## TASK TO COMPLETE
Write the next part of the piece on the Northern English dialect in Ross Raisin's novel, picking up after its last glossary entry.

## DOCUMENT PASSAGE

Between reading Sarah Hall’s three novels earlier this year and Ross Raisin’s debut novel, I’ve found to my astonishment that I’ve become more than a bit obsessed with the Northern English dialect. One striking quality of Ross Raisin’s quite disturbing debut novel, God’s Own Country (known in the U.S. as Out Backward), is its reliance on very specific slang to advance the novel and to occlude the reality of what’s happening before us. I became so wonderfully caught up in the words that Raisin pulled a fast one on me, and I ended up abdicating my own common sense. The book’s nineteen-year-old first-person narrator, Sam Marsdyke, lives in a small town in Yorkshire and clings to a vernacular in an effort to assert his frequently misunderstood and often besmirched individualism. The effect becomes one in which the outside reader hopes to understand this troubled character, lest the reader be IDed by Marsdyke as one of the superficial “ramblers” (or tourists) invading his home turf. And the prose’s close association with the Northern England landscape creates a fascinating dilemma for anyone attempting to masticate upon this book on multiple levels.

The verb “gleg” is the neologism that is most frequently used throughout the book. “Gleg” is more commonly used as an adjective in Scotland and means “alert and quick to respond,” but, in Raisin’s hands, it’s often used as a gruff surrogate for “look.” To gleg is to retreat in some sense. But glegging also involves the only place where Marsdyke can maintain his identity. Glegging may be somewhat good for all of us, provided we do not glog in the process.

But because I had the reaction that I had, what follows is an effort to track the many interesting words throughout Raisin’s novel, which may prove of help to readers tackling this interesting novel. Standard British slang terms like “sod” and “tosspot” are ignored. I’m hoping to provide more additional information about specific words as I learn more about them. Page numbers refer to the American edition of the book. Readers are invited to comment upon any additional findings or clear up any etymological mishaps.

aflunters: Yorkshire term for “in a state of disorder.Usage in Book: “the ew was all aflunters” (95), “my head was too aflunters” (157)

bairn: Scottish term for “child.” Usage in Book: “When I was a barin I’d kept…” (28, ref. to Gilbert & Sullivan’s HMS Pinafore?) “a list of bairns, couplings and dead” (41), “I’d gave him that mug as a bairn” (99)

barmpot: A clumsy idiot. Var. of barmy. Usage in Book: “You barmpot, it’s the middle of the bleeding night.” (23), “laughing together like barmpots” (143)

babby: Often used in Northern dialect as a noun for baby or child, Raisin has his narrator sub in a noun for an adjective. Usage in Book: “a babby little feller” (10) “looking like a babby” (50), “I just lay there like a babby with my lids shut” (89), “feel for the babby” (95), “The ewe was licking at her babby” (114), “the rustle of a babby too full of dander to sleep” (123), “my babby, my babby, you’re alive” (126)

beltenger: A Hungarian term for enclosed or inland sea. Usage in Book: “a beltenger of a storm on the ocean” (33)

## DATASET ENTRIES
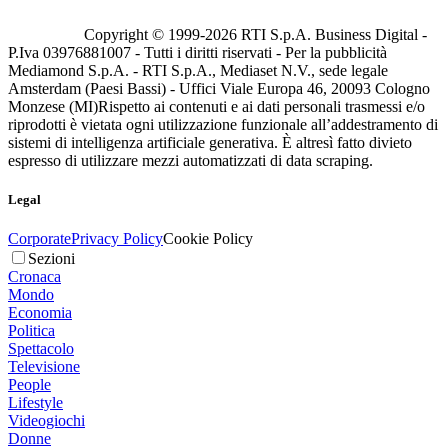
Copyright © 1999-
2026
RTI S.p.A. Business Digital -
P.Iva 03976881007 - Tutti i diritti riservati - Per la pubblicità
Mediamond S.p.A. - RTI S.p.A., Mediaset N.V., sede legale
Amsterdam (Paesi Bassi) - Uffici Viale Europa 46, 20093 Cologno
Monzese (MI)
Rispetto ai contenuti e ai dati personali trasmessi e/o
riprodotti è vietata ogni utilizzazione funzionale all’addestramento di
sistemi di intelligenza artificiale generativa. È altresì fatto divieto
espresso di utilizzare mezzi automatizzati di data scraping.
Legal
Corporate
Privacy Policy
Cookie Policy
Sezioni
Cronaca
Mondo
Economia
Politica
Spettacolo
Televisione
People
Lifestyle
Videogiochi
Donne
...
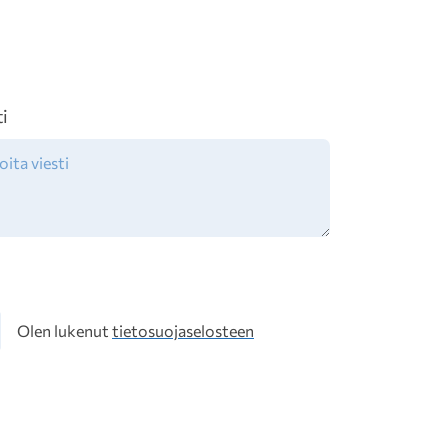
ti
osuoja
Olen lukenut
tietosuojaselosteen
* * *
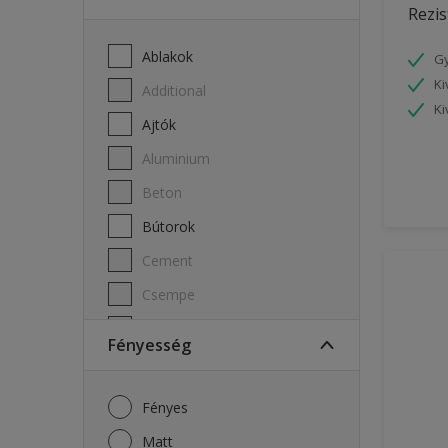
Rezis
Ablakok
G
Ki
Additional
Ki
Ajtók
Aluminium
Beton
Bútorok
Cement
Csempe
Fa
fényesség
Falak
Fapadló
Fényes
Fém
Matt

## RESULT
blatherskite: A Scottish noun for a noisy talker of blatant rubbish. The usage in the book sees Raisin again using a noun in verb form. Usage in Book: “and blatherskite about that rude Marysdyke boy” (66) Also, the local newspaper is referred to as The Blatherskites’ News.

bogtrotted: Originally, a bogtrotter was an offensive term for an Irishman. But it also means one who trots around bogs. Usage in Book: “to show all the places they’d bogtrotted over” (134), “gone off bogtrotting” (168)

brazzent: Yorkshire for “inadvisably generous.” Usage in Book: “a brazzent-looking farmer in a raggedy jacket” (149)

budgerigars: An Australian parakeet. (Perhaps the fact that Mum keeps many budgerigars in one of the farm’s rooms is a wry allusion to Australia’s origins as an English prison colony? Or does this have something to do with the budgerigar’s ability to survive in very dry parts of Australia?) Usage in Book: “That, or she was talking to the budgerigars.” (3) “She thought her buderigars were bonny and all” (47), “the buderigars chattering bollocks at each other” (99), “I was sure the budgerigars would start chattering” (127), “chattering away like budgerigars” (175)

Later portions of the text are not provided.